Кто стирал ему одежду, с кем он жил, где жил – никто не знал. Ко всем обращался одинаково уважительно: Мец ехпайр, старший брат. Так его и стали звать. Отец знал историю его болезни и терпеливо сносил все его промахи. Например, однажды весь день молча, почти без своего «перекура» в жару копал длинный окоп для водопровода. Ровно в противоположном направлении. Но столь же молча Мец ехпайр отверг очередную миску с едой, как только узнал, что не туда копал. Обычно каждые два-три часа Мец ехпайр устраивал своего рода «перекур». Тщательно вытирал руки об своё галифе, подходил к стене и соскребая указательным пальцем что-то с поверхности, сосредоточенно бормотал:
- Стреляй, стреляй! За родину, стреляй!
Начинал пританцовывать, подпевая сам себе, и в такое время с ним нельзя было разговаривать. Мог заорать, убежать с рабочего места.
Мец ехпайр копал и для соседей, никогда не обижался, когда ему давали слишком мало, по-моему, даже не назначал цену.
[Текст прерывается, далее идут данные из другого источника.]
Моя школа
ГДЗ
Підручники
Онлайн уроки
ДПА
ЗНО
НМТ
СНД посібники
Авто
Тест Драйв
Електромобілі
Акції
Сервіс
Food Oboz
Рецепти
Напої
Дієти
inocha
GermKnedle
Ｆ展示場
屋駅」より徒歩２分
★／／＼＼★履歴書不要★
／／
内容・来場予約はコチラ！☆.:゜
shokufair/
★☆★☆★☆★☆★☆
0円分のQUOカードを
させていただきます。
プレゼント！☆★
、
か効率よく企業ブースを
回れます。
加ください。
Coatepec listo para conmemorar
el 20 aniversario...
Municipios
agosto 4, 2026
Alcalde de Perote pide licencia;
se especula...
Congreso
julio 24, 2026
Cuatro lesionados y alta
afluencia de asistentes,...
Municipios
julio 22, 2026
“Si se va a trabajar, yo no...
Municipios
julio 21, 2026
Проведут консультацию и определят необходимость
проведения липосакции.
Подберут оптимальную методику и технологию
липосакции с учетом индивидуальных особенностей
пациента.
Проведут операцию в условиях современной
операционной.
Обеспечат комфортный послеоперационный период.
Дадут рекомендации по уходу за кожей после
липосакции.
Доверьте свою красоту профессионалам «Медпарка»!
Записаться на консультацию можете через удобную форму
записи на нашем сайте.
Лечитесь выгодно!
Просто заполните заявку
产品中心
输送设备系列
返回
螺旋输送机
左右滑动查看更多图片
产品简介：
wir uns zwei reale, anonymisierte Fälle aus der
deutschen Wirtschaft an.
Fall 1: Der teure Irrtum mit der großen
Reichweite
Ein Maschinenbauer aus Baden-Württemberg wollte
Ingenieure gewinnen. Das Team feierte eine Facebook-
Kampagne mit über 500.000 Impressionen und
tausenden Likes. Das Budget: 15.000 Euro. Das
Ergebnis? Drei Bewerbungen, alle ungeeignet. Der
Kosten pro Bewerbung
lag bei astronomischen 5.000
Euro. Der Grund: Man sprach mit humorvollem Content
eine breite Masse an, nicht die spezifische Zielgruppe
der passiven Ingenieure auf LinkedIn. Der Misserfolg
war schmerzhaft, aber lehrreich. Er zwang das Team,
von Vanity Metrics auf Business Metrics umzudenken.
Это был первый бомж, который встретился в моей жизни. По нашей улице, где-то поближе к ущелью, жил еще один, тихий умалишенный Мшо, «гиж Мшо». Мальчишки часто бегали за ним, дразнились, бабушка сказала, что их всех ждёт божья кара. Мшо раз в день проходил вдоль всей улицы и подолгу стоял у ворот соседей, склонных что-нибудь вынести ему в руки. Мы с младшей сестрой тоже были очень жалостливые, вытаскивали из кувшина в подвале кусок бараньей каурмы, и, прячась у ворот, поджидали беднягу Мшо. Бабушка подсказала, что без хлеба даже каурма не насытит, и мы заворачивали половинку черной буханки в газету.  Но особо мы с ним не разговаривали, боясь, что «вдруг влюбится», всё-таки сумасшедший...

А божья кара... разве выбирает точечно? Она настигает часто не тех…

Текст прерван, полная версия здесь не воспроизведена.